After New England, who can we trust?

We thought we could trust the Panthers — who went 15-1 last year — but they’re one of the worst teams in the NFL in 2016. This team still has the MVP and best defensive player in the league — some regression year-to-year is understandable, but this is beyond the pale.

The Packers have Aaron Rodgers — he’s really good — so they should win 10 games a year, especially in the NFC North, right? Maybe not. No one knows what’s going to happen with that team on a weekly basis.

Maybe Atlanta is good? The Falcons can throw it around well, but they don’t play much defense.

Maybe Denver is good? The Broncos did win the Super Bowl last year ... but they don't have that much of an offense.

Dallas might be good — the Cowboys are 5-1 — but we're a long way from trusting that team. That quarterback controversy could eat them up.

Are the Vikings reliable?
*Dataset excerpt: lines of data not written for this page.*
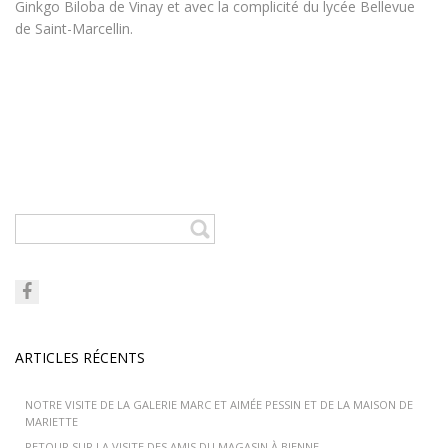
Ginkgo Biloba de Vinay et avec la complicité du lycée Bellevue
de Saint-Marcellin.
ARTICLES RÉCENTS
NOTRE VISITE DE LA GALERIE MARC ET AIMÉE PESSIN ET DE LA MAISON DE
MARIETTE
RETOUR SUR LA VISITE DES AMIS DU MAGASIN À BIENNE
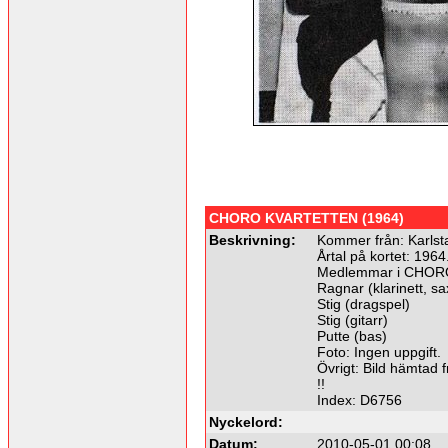
CHORO KVARTETTEN (1964)
Beskrivning:
Kommer från: Karlst
Årtal på kortet: 1964
Medlemmar i CHO
Ragnar (klarinett, s
Stig (dragspel)
Stig (gitarr)
Putte (bas)
Foto: Ingen uppgift.
Övrigt: Bild hämtad 
!!
Index: D6756
Nyckelord:
Datum:
2010-05-01 00:08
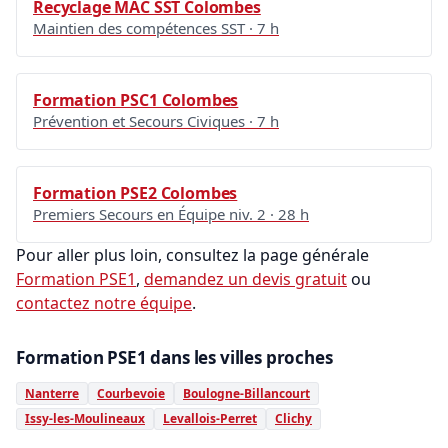
Recyclage MAC SST Colombes
Maintien des compétences SST · 7 h
Formation PSC1 Colombes
Prévention et Secours Civiques · 7 h
Formation PSE2 Colombes
Premiers Secours en Équipe niv. 2 · 28 h
Pour aller plus loin, consultez la page générale
Formation PSE1
,
demandez un devis gratuit
ou
contactez notre équipe
.
Formation PSE1 dans les villes proches
Nanterre
Courbevoie
Boulogne-Billancourt
Issy-les-Moulineaux
Levallois-Perret
Clichy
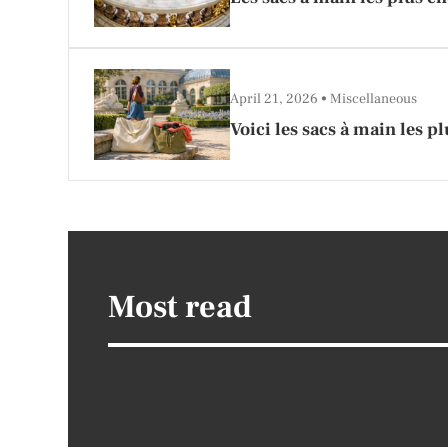
April 21, 2026
Miscellaneous
Voici les sacs à main les pl
Most read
We've seen elite teams in the NFL in years past, and while that Vikings defense is excellent, that is not an elite team. Sunday’s loss to the Eagles was a great example of why. How much regression are we about to see?

The Steelers? They were blown out by Miami.

Kansas City? The Chiefs were blown out by the Steelers on national TV.

And don’t even joke about the Raiders and their schedule-aided first-place record.

The second-most trustworthy team in the NFL might be the Seattle Seahawks, and they're not trustworthy.

The Seahawks are doing the thing they do every year — start slow, make people doubt them, and then slowly work their way up the gearbox throughout the season. When it’s all said and done, they win 11 games and are in the playoffs.

We’ve seen that movie before, too, but we can’t necessarily trust that the Seahawks’ problems from earlier this season won’t arise again.

Trust is the most important thing in entertainment, and that's all football is.

Building excitement isn’t as easy as saying “this game is going to be close.” Conference USA football is close — they have parity for days there — but we don’t watch it.

 

No, excitement is about building an expectation of consistent quality and then putting it to the test week after week. Then, it’s about putting up the mainstays against someone new, different and good.

The NFL doesn’t have a lot of the former and it certainly doesn't have a lot of the latter.

Can we trust that it’ll produce any more anytime soon?